Um vídeo mostra Alla, a cirurgiã mais velha em atividade no planeta; tem 89 anos e faz quatro operações diariamente. Outro mostra um gato que massageia com as patas o ventre de uma cabra prenha, momentos antes de ela dar cria. Tem um terceiro, que apresenta hotéis nos Estados Unidos cujos proprietários são negros. E mais um, com a lista dos “Dez hábitos de casais superfelizes”. O que esses vídeos podem ter em comum? Foram criados com a ajuda de uma empresa chamada Wochit. São vídeos virais – cada um deles têm, no mínimo, 1 milhão de visualizações.

Plataforma de criação de vídeos, a Wochit tem como clientes Time Inc., CBS, The Week, Der Spiegel, The Huffington Post, Singapore Straits Times e La Repubblica, entre outros.

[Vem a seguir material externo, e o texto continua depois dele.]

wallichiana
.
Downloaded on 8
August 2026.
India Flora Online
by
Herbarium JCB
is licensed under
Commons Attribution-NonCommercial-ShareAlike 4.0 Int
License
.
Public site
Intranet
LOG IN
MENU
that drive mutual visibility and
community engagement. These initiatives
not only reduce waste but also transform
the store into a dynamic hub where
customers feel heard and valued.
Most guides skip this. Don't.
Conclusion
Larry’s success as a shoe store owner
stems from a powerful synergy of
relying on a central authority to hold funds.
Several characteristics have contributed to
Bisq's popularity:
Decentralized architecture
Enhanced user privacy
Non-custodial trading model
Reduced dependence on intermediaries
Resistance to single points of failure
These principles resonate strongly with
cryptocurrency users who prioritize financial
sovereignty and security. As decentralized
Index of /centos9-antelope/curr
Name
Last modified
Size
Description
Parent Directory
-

Seu foco é a capacitação das equipes jornalísticas e, mais especificamente, dos editores de redes sociais de portais de notícias. A empresa explica como capturar e expandir a atenção do público – para alavancar as receitas de publicidade digital – por meio da postagem de filmetes concebidos de acordo com uma espécie de manual. São regras genéricas baseadas em pesquisa recente da própria empresa e na sua comprovada experiência de sucesso.

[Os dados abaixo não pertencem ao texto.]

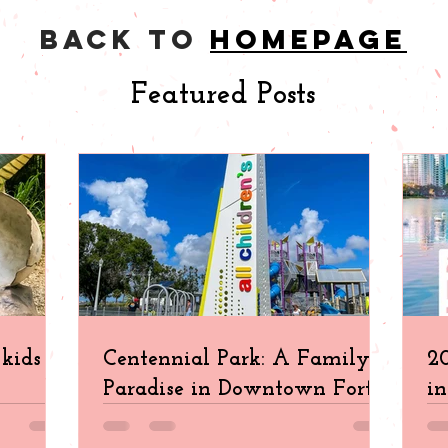
back to
homepage
Featured Posts
kids in
Centennial Park: A Family
20
Paradise in Downtown Fort
in
Myers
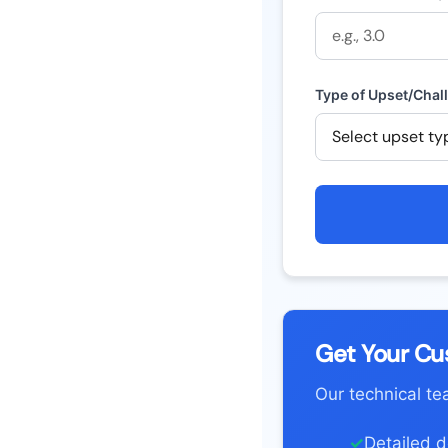
Type of Upset/Chal
Get Your Cu
Our technical te
✓
Detailed do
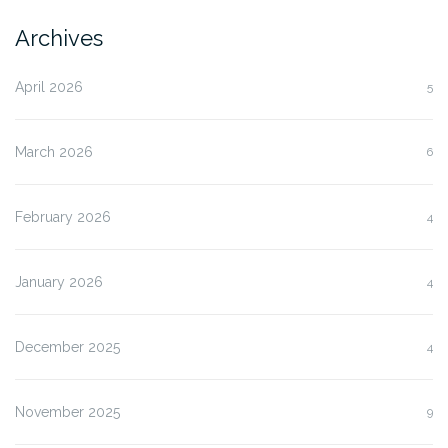
Archives
April 2026
5
March 2026
6
February 2026
4
January 2026
4
December 2025
4
November 2025
9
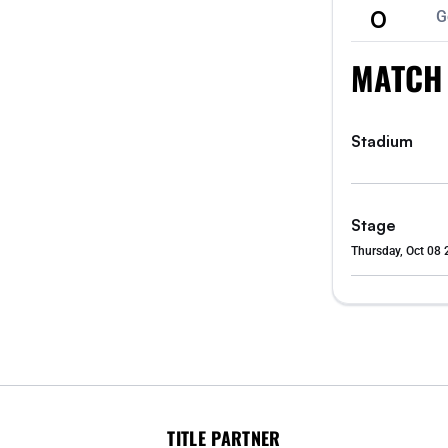
0
G
MATCH
Stadium
Stage
Thursday, Oct 08 
TITLE PARTNER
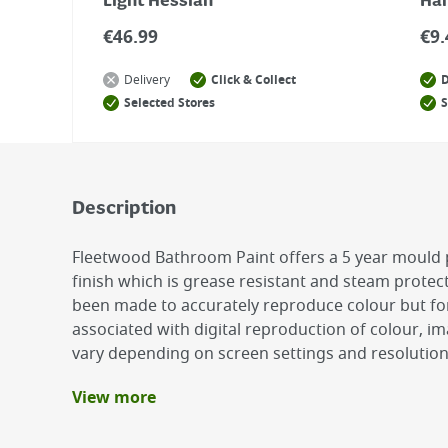
Light Hessian
Ha
€
46.99
€
9.
Delivery
Click & Collect
D
Selected Stores
S
Description
Fleetwood Bathroom Paint offers a 5 year mould 
finish which is grease resistant and steam protec
been made to accurately reproduce colour but fo
associated with digital reproduction of colour, 
vary depending on screen settings and resolutio
View more
Benefits
Easy Application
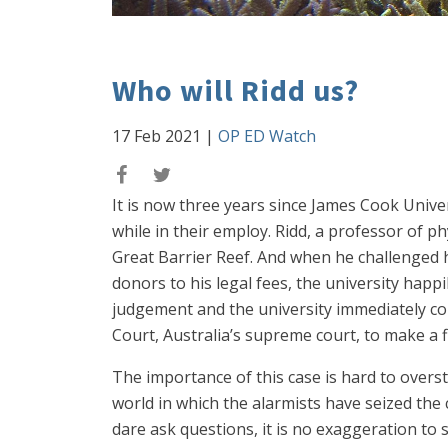
Who will Ridd us?
17 Feb 2021
|
OP ED Watch
It is now three years since James Cook Univer
while in their employ. Ridd, a professor of phy
Great Barrier Reef. And when he challenged hi
donors to his legal fees, the university hap
judgement and the university immediately co
Court, Australia’s supreme court, to make a f
The importance of this case is hard to oversta
world in which the alarmists have seized the
dare ask questions, it is no exaggeration to s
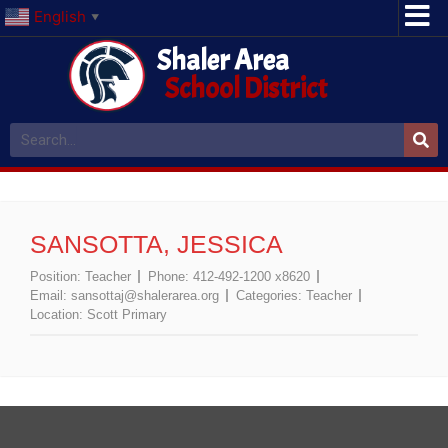
English
▼
Shaler Area
School District
SANSOTTA, JESSICA
Position:
Teacher
Phone:
412-492-1200 x8620
Email:
sansottaj@shalerarea.org
Categories:
Teacher
Location:
Scott Primary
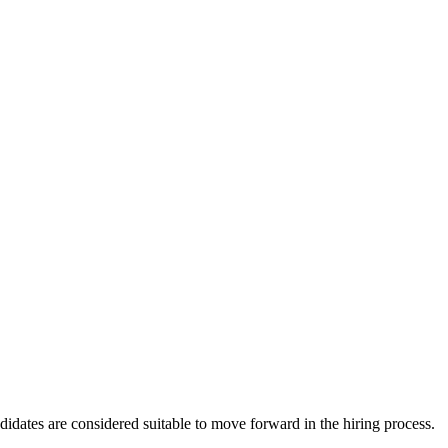
ndidates are considered suitable to move forward in the hiring process.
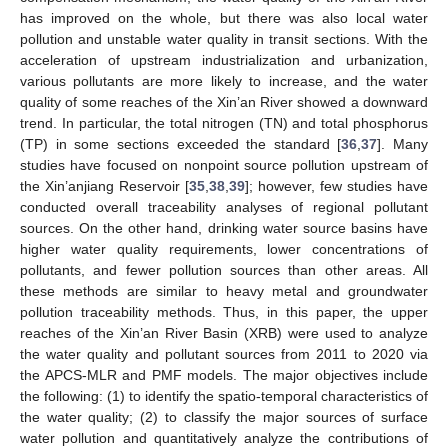
has improved on the whole, but there was also local water
pollution and unstable water quality in transit sections. With the
acceleration of upstream industrialization and urbanization,
various pollutants are more likely to increase, and the water
quality of some reaches of the Xin’an River showed a downward
trend. In particular, the total nitrogen (TN) and total phosphorus
(TP) in some sections exceeded the standard [
36
,
37
]. Many
studies have focused on nonpoint source pollution upstream of
the Xin’anjiang Reservoir [
35
,
38
,
39
]; however, few studies have
conducted overall traceability analyses of regional pollutant
sources. On the other hand, drinking water source basins have
higher water quality requirements, lower concentrations of
pollutants, and fewer pollution sources than other areas. All
these methods are similar to heavy metal and groundwater
pollution traceability methods. Thus, in this paper, the upper
reaches of the Xin’an River Basin (XRB) were used to analyze
the water quality and pollutant sources from 2011 to 2020 via
the APCS-MLR and PMF models. The major objectives include
the following: (1) to identify the spatio-temporal characteristics of
the water quality; (2) to classify the major sources of surface
water pollution and quantitatively analyze the contributions of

As tais regrinhas. De acordo com a Wochit, os chamados vídeos sociais são mais bem-sucedidos quando exibidos em formato quadrado, e não horizontal. A duração ideal oscila entre 30 e 60 segundos; realizada entre março e maio deste ano, a pesquisa apontou que apenas 24% da amostra tinham 90 segundos ou mais. Histórias pessoais, “do bem”, politicamente corretas e/ou que provoquem uma resposta emocional positiva no espectador são as mais suscetíveis a viralizar no Facebook e Instagram. Listas tipo “Top 10” e uma narração com sobreposição de texto ajudam em cerca de 30% dos casos.

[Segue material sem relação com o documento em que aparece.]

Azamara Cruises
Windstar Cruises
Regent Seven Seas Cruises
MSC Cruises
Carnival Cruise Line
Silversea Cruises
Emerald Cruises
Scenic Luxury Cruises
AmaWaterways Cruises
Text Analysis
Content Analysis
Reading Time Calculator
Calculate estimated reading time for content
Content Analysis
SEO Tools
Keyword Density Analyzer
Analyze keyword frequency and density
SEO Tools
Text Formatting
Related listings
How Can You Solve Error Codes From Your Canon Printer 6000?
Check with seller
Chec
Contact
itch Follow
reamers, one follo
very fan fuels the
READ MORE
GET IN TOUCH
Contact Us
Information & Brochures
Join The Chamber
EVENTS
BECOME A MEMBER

Duas outras tendências foram detectadas pela pesquisa. De um lado, comentários e compartilhamentos cresceram entre 20% e 30%; de outro, as curtidas caíram 17%. Na realidade, as pessoas estão preferindo reagir e demonstrar mais claramente seus sentimentos com “Amei”, “Haha”, “Wow” ou “Grr”. Mas não se animem muito: do total de 5 mil vídeos sociais (produzidos por mais de 100 editores) que fizeram parte do levantamento, apenas 1% de fato viralizaram. “Já não basta ter apenas um vídeo, ele deve ser o vídeo certo no canal certo no momento certo”, garante Dror Ginzberg, cofundador e CEO da Wochit. É, mas o manual não inclui a regra “tenha sorte”.

Ricardo Largman, jornalista formado pela PUC-RJ em 1982, é crítico de cinema, consultor de Comunicação e assessor de Imprensa do Instituto IBMEC.